**Extrait**
# # # # #

I.S. Non mais ce qui est intéressant c’est que effectivement à l’heure actuelle quand on dit on fait de la science, c’est le gros défaut, c’est que cela a l’air de donner la garantie que cela va être transportable sans réinvention... corps et bien. C’est donc le problème des sciences humaines qui est en question, si c’est cela les sciences humaines...
Ce problème des sciences humaines c’est le problème également de la transmission, des médias... les gens se précipitent sur tout nouveau morceau de sucre qui peut être intéressant et là je crois qu’à tout prix nous devons infiltrer la situation partout où il y a moyen de l’infiltrer.
Et à mon avis c’est monstrueux, la demande est absolument monstrueuse. Je suis absolument convaincu qu’un pays comme le Japon va marcher à une vitesse folle d’autant plus que le Japon avait vécu le rêve Suzuki - tu connais le rêve Suzuki - et que mon ami japonais que j’ai rencontré à Strasbourg m’a dit : il n’y a plus personne qui ose parler de Suzuki, le rêve s’est complètement effondré, ce sont les autres pays qui en parlent encore.
Donc ils sont a l’affût de quelque chose de nouveau qui pourrait accélérer le processus de l’enfant parce que là-bas ils disent qu’à deux ans c’est trop tard, qu’il faut faire les choses le plus vite possible. Alors il est évident que ceci représente quelque chose qui peut typiquement assurer le fonctionnement de l’enfant, assurer la maîtrise de l’enfant dans d’autres domaines de savoir etc. Donc je crois que la règle la plus absolue c’est de s’infiltrer discrètement là où les gens le prennent sans trop savoir ce que c’est. Et simplement parce que cela ne fait pas de tort et qu’il semble que cela fasse du bien.
Alors autant je m’intéresse à un dispositif d’interrogation qui pourrait peut-être grâce à Internet permettre de mieux comprendre les réflexes de chacun et mieux comprendre où on en est quelque part, autant vanter le produit, méthode et dispositif, pour lui donner sa force me paraît en contradiction avec cette faiblesse que l’on veut maintenir. Alors il n’y a pas de danger avec Daniel parce que l’on est tellement proche que toutes les conversations que l’on a avec lui sont possibles... mais je ne vois pas Daniel commencer des études sur...

# # # # #

**Données fournies**
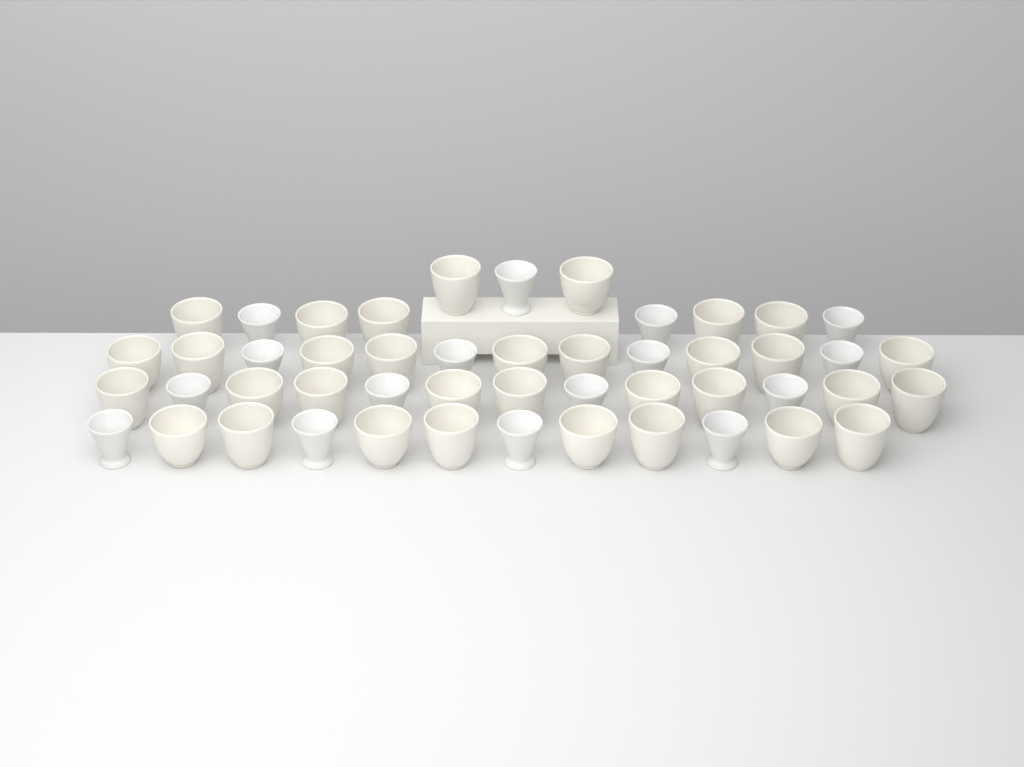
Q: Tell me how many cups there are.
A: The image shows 49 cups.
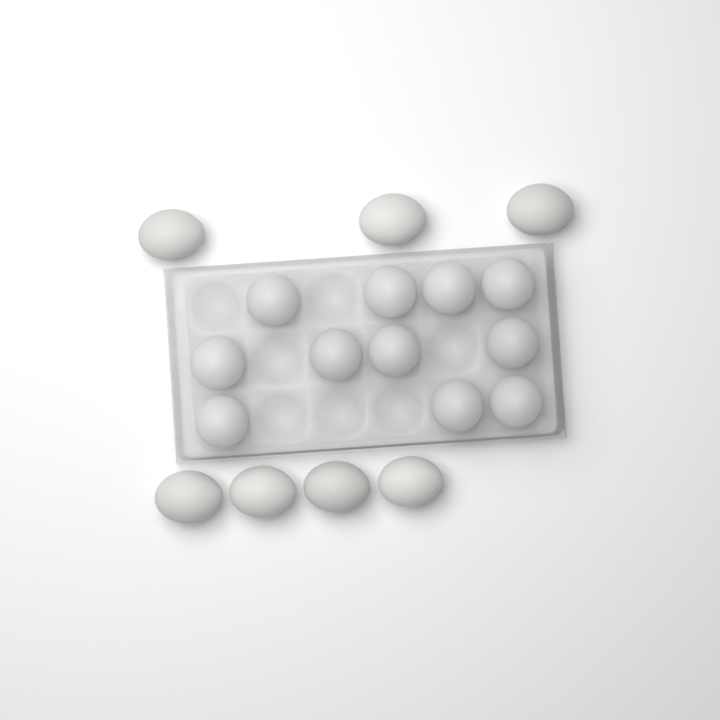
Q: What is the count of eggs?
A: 18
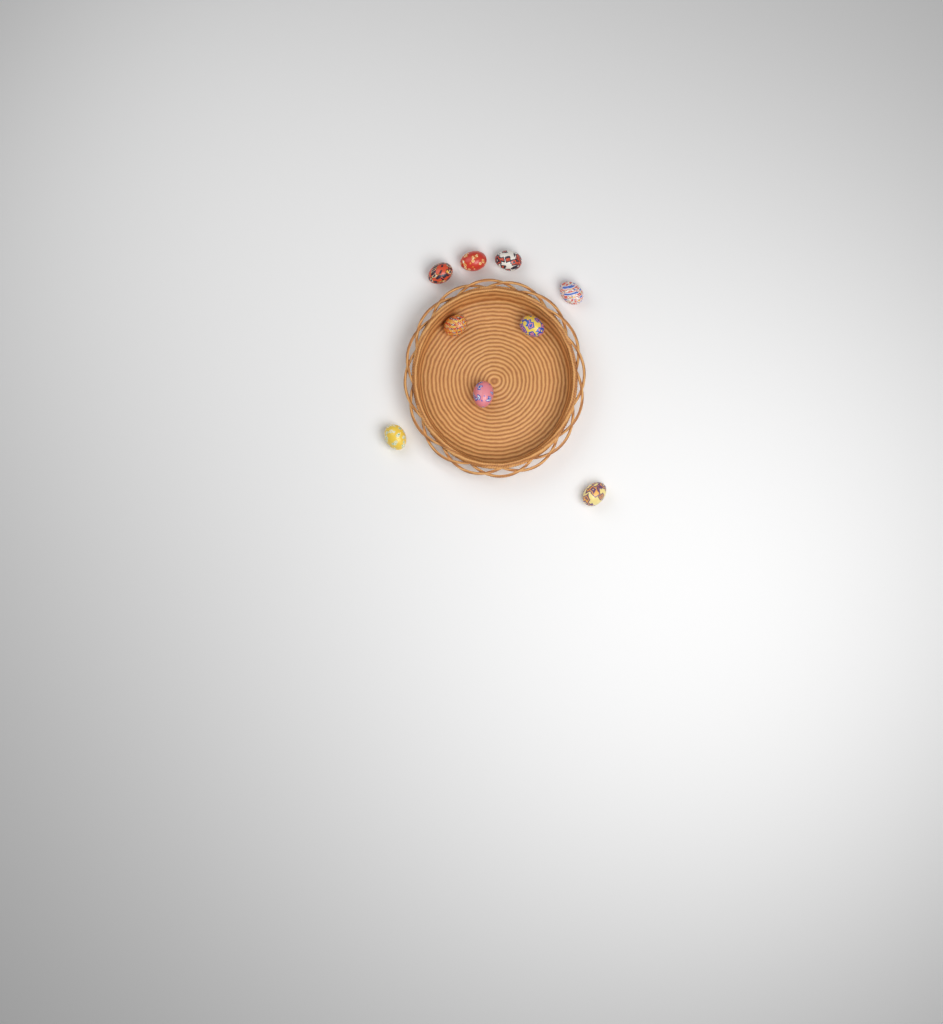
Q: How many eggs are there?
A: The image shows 9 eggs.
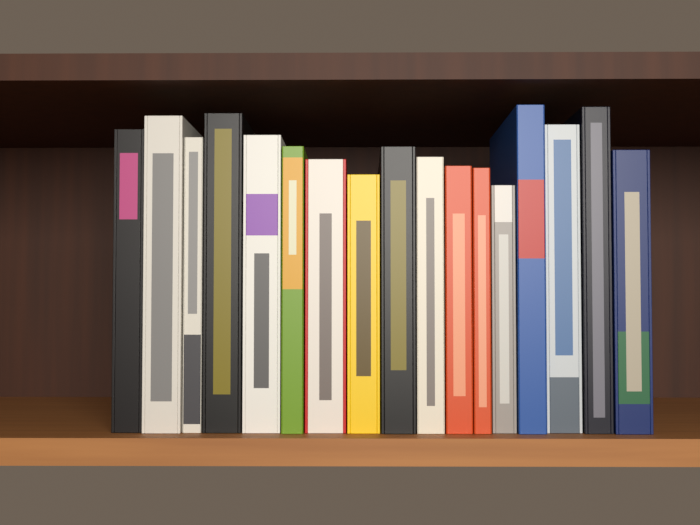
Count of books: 17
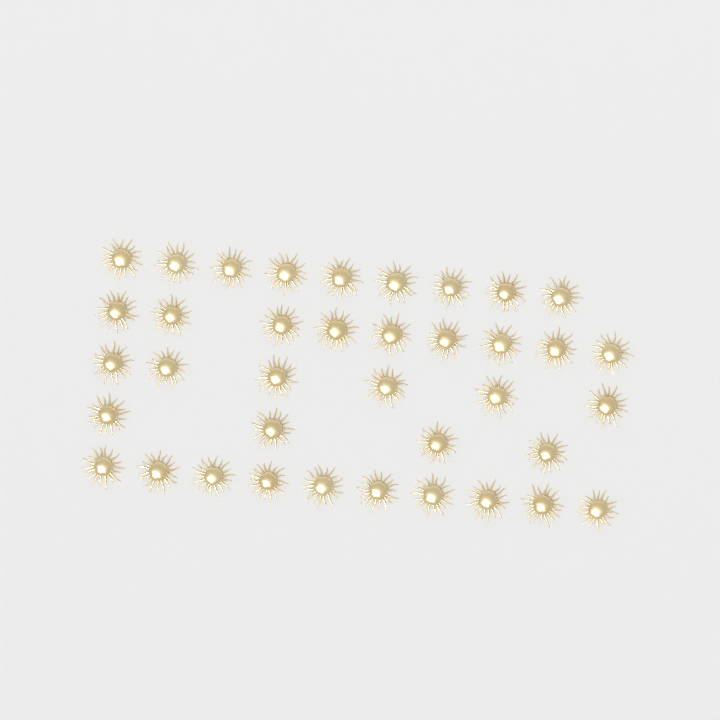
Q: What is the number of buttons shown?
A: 38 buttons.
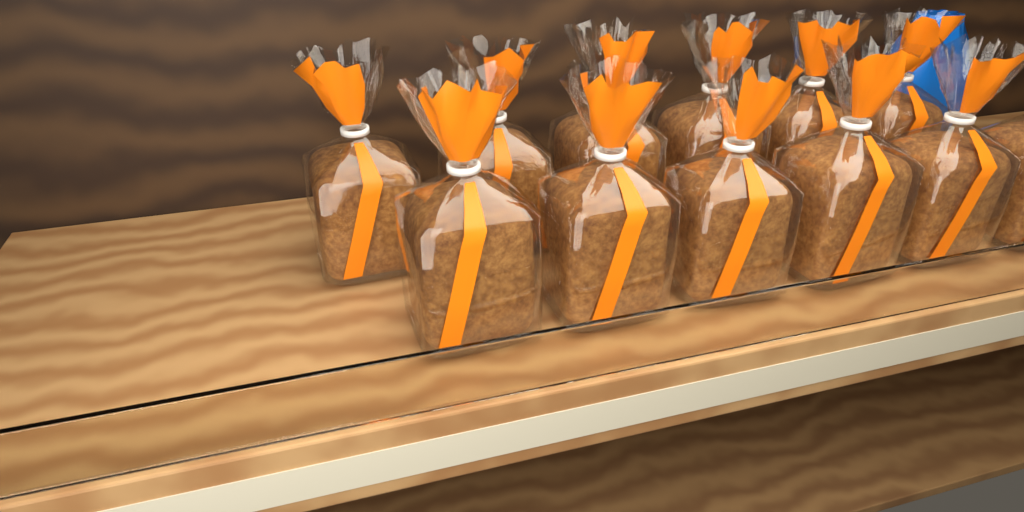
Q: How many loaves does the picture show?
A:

# # # # #

**Consigne**
Selon l'extrait, qui parle encore du rêve Suzuki d'après l'ami japonais rencontré à Strasbourg ? Ce matériel provient d'une autre source.

**Réponse**
Ce sont les autres pays qui en parlent encore.